* EXCERTO DA PÁGINA:
▶

Eles dizem-me qual o combustível necessário e eu faço esse abastecimento. Supus que eles sabiam o que estavam a fazer.
"Em relação à autonomia e à parte da carga, quem trata disso é o despachante de voo (o responsável pelo planeamento e controlo operacional das viagens), a responsabilidade é da LaMia", apontou, acrescentando que "eles sabiam qual era o peso (do avião) e o combustível correspondente."
"Eles dizem-me qual o combustível necessário e eu faço esse abastecimento. Supus que eles sabiam o que estavam a fazer", disse o boliviano.
"Nós, como técnicos de voo, fazemos o trabalho pré-voo, com listas de tudo o que é preciso fazer. Preocupamo-nos com isso. A LaMia tem o seu pessoal, mas eu sigo o meu trabalho. Nos relatórios, estava escrito que íamos a Cobija (abastecer). No momento da descolagem, perguntei e disseram que íamos diretos para Medellín", explicou.
Faltou liderança.
"O piloto ou o profissional responsável da LaMia não teve uma boa ideia", afirmou Erwin, criticando a forma individual com que as decisões são tomadas. "Todas as informações deviam ser comunicadas à tripulação. A tripulação devia ter sabido. Faltou liderança", rematou.
Erwin nega ter colocado uma mala no meio das pernas para sobreviver
Ao contrário do que a imprensa internacional veiculou acerca da forma como o boliviano conseguiu salvar-se, Erwin esclareceu que nunca seguiu a norma de segurança que obriga os tripulantes a colocarem uma mala no meio das pernas, até porque não se chegou a aperceber do que estava a acontecer.

◀

* INFORMAÇÃO EXTRAÍDA:
▶

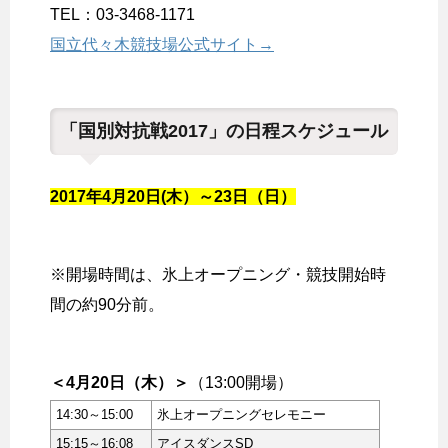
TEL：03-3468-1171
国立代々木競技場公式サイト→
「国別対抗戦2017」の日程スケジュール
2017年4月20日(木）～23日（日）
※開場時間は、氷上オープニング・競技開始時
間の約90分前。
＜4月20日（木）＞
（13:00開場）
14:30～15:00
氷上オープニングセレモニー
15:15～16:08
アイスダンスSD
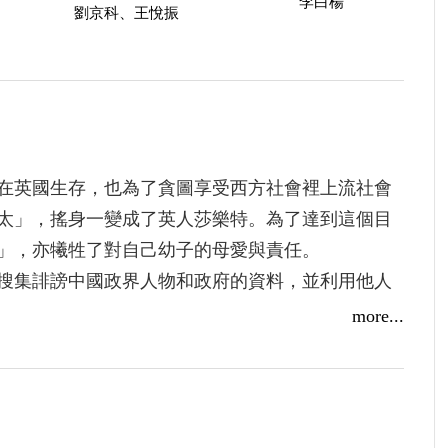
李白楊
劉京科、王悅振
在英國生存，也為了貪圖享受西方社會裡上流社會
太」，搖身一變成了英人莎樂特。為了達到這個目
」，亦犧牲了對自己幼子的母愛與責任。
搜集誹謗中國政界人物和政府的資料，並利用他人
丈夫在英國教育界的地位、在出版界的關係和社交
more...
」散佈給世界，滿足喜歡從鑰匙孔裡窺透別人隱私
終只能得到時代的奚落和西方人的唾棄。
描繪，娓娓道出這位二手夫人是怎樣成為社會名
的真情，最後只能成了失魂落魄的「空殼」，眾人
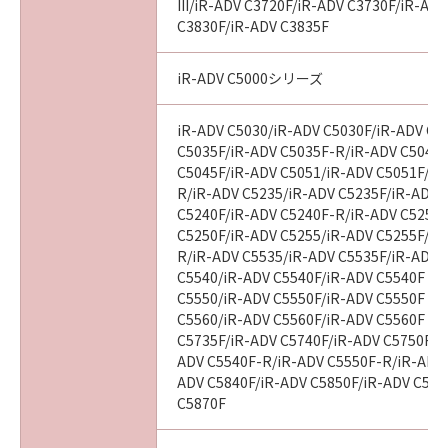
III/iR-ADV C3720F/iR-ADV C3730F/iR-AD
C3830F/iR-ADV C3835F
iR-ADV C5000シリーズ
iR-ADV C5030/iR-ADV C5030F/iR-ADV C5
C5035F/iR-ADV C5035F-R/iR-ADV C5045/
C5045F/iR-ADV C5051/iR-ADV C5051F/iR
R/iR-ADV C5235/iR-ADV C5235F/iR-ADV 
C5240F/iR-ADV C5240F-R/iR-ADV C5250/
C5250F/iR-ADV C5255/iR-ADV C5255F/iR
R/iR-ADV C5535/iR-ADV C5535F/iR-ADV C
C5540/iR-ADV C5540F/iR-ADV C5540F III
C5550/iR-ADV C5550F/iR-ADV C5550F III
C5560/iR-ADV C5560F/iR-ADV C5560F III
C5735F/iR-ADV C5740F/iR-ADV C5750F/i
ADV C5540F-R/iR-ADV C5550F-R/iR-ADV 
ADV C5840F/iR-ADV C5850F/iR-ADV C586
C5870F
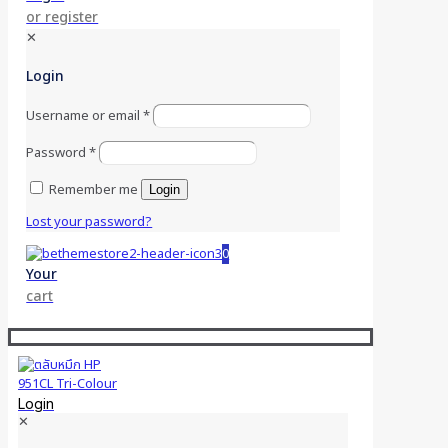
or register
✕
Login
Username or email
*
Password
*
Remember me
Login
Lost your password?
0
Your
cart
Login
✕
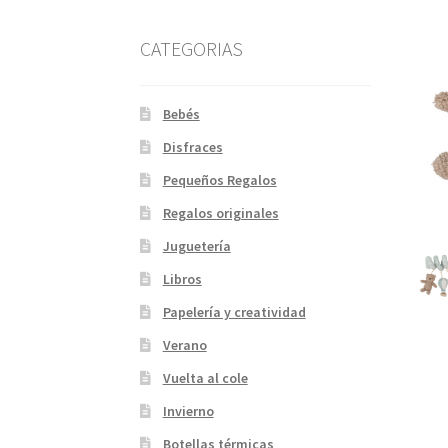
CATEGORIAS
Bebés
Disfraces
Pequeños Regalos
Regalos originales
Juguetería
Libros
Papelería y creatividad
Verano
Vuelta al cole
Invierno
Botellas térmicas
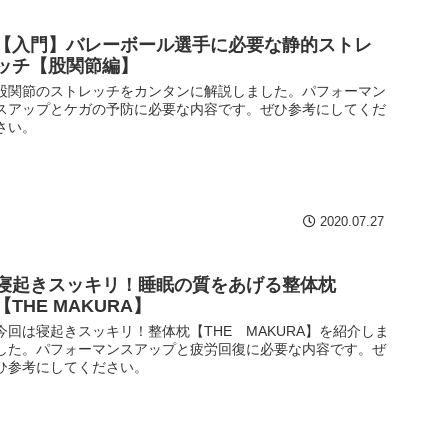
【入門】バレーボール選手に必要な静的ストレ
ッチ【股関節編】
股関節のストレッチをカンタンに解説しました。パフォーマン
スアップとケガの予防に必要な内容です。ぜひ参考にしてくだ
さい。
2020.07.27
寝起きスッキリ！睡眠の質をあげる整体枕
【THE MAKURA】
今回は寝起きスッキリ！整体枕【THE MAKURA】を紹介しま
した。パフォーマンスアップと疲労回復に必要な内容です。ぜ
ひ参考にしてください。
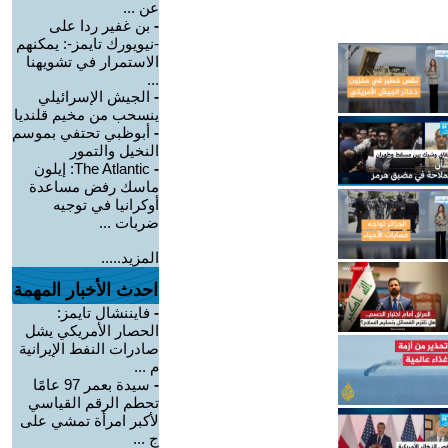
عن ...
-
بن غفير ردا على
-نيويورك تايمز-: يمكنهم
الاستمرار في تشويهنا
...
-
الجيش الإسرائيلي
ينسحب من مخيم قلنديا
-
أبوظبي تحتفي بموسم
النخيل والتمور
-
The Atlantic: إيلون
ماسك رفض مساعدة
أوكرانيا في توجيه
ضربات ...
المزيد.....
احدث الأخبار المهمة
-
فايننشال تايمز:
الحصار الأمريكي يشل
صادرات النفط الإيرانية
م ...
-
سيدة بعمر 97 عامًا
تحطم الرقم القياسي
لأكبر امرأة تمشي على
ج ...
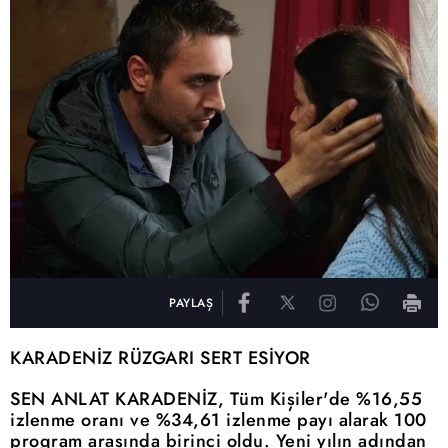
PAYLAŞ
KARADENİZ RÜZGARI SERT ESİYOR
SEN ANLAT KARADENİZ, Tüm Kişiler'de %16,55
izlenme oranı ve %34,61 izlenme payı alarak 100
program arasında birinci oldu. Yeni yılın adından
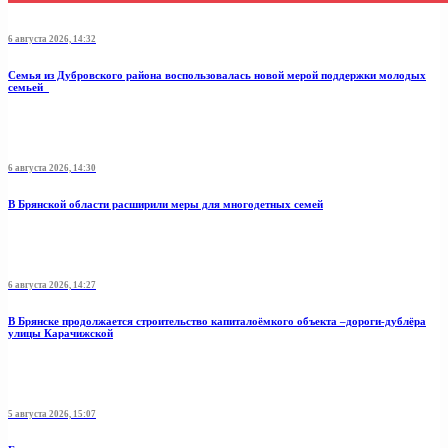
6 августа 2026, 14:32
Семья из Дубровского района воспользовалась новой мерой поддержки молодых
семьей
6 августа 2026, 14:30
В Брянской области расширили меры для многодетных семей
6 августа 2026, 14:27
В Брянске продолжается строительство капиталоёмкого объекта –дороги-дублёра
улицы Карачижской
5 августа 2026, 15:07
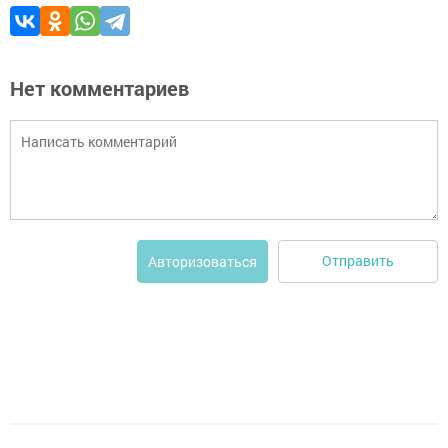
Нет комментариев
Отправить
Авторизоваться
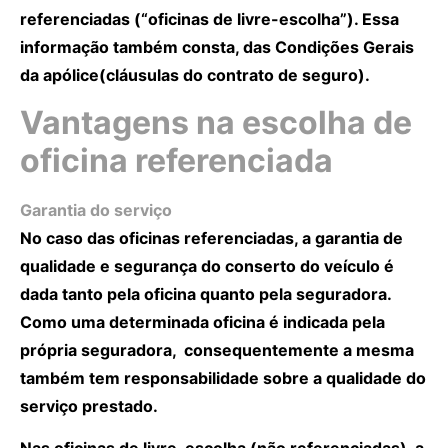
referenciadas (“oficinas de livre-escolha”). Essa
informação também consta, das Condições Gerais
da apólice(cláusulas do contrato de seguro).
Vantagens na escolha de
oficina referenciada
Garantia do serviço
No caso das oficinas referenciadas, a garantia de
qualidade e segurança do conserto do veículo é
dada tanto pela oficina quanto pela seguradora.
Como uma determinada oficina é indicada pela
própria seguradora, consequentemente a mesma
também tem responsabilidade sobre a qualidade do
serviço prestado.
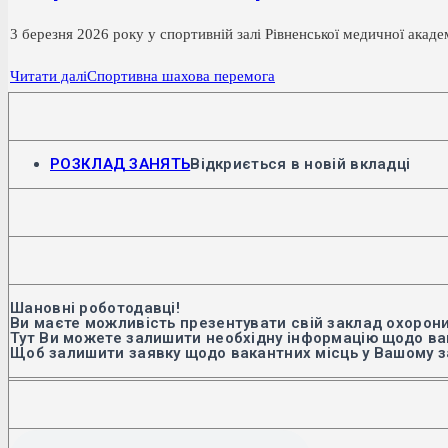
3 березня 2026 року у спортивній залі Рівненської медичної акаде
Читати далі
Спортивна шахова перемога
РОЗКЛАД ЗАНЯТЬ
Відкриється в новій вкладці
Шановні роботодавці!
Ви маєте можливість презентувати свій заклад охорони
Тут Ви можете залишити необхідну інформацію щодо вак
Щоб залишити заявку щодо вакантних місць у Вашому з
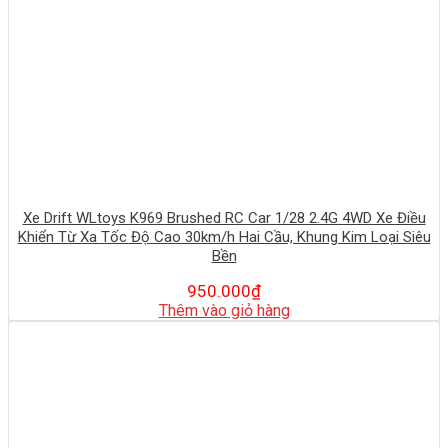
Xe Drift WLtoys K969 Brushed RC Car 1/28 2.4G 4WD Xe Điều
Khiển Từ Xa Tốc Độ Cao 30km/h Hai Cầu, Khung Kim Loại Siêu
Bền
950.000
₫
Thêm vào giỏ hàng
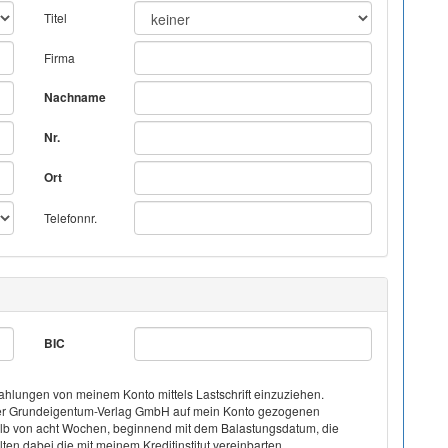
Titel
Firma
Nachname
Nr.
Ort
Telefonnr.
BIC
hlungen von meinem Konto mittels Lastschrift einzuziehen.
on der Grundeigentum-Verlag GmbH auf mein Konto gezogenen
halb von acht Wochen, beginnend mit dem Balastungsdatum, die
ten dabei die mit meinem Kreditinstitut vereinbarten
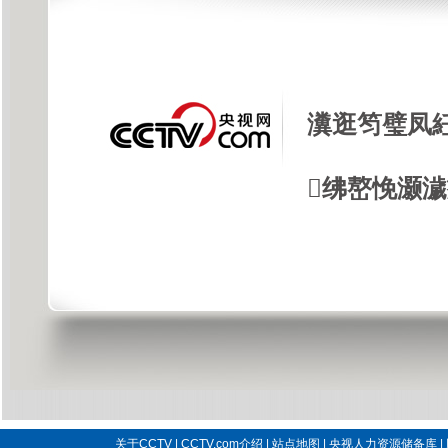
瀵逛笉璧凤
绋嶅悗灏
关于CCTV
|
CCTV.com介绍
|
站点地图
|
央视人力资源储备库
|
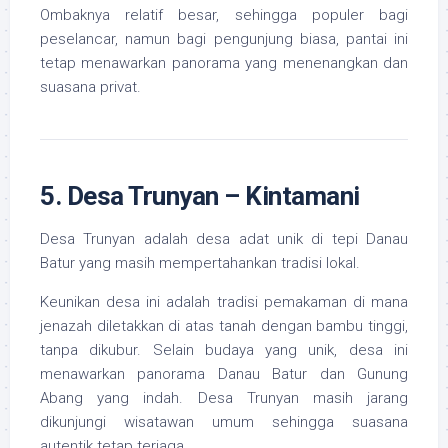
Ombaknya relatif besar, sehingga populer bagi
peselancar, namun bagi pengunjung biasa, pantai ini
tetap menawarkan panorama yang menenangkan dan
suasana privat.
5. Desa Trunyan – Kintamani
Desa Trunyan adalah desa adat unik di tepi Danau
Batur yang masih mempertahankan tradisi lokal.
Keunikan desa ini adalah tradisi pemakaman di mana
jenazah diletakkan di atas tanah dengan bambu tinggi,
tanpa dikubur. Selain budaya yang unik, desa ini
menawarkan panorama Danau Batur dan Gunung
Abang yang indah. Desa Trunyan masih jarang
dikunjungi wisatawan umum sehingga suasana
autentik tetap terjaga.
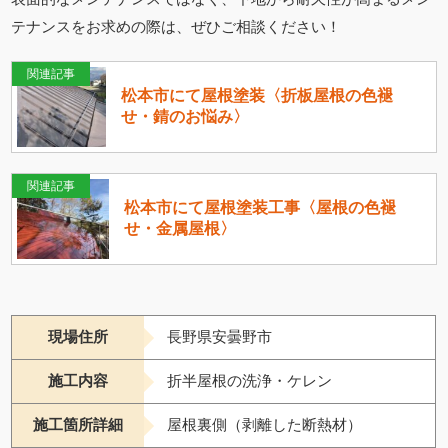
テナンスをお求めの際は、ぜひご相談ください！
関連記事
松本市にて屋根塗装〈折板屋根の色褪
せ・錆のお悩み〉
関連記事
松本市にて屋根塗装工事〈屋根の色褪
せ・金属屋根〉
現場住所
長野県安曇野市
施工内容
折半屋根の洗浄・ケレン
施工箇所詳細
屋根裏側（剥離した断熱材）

◀

* ATIVIDADES:
A) Enumere todos os nomes próprios que aparecem no excerto.
B) Segundo o excerto, quem trata da autonomia e da parte da carga?
C) Reproduza o trecho do excerto que começa em "Erwin nega ter" e termina em "estava a acontecer.".
Os registos constituem material à parte, sem ligação ao excerto.

* RESPOSTAS ÀS ATIVIDADES:
A) Erwin, LaMia, Cobija, Medellín

B) É o despachante de voo.

C)
Erwin nega ter colocado uma mala no meio das pernas para sobreviver
Ao contrário do que a imprensa internacional veiculou acerca da forma como o boliviano conseguiu salvar-se, Erwin esclareceu que nunca seguiu a norma de segurança que obriga os tripulantes a colocarem uma mala no meio das pernas, até porque não se chegou a aperceber do que estava a acontecer.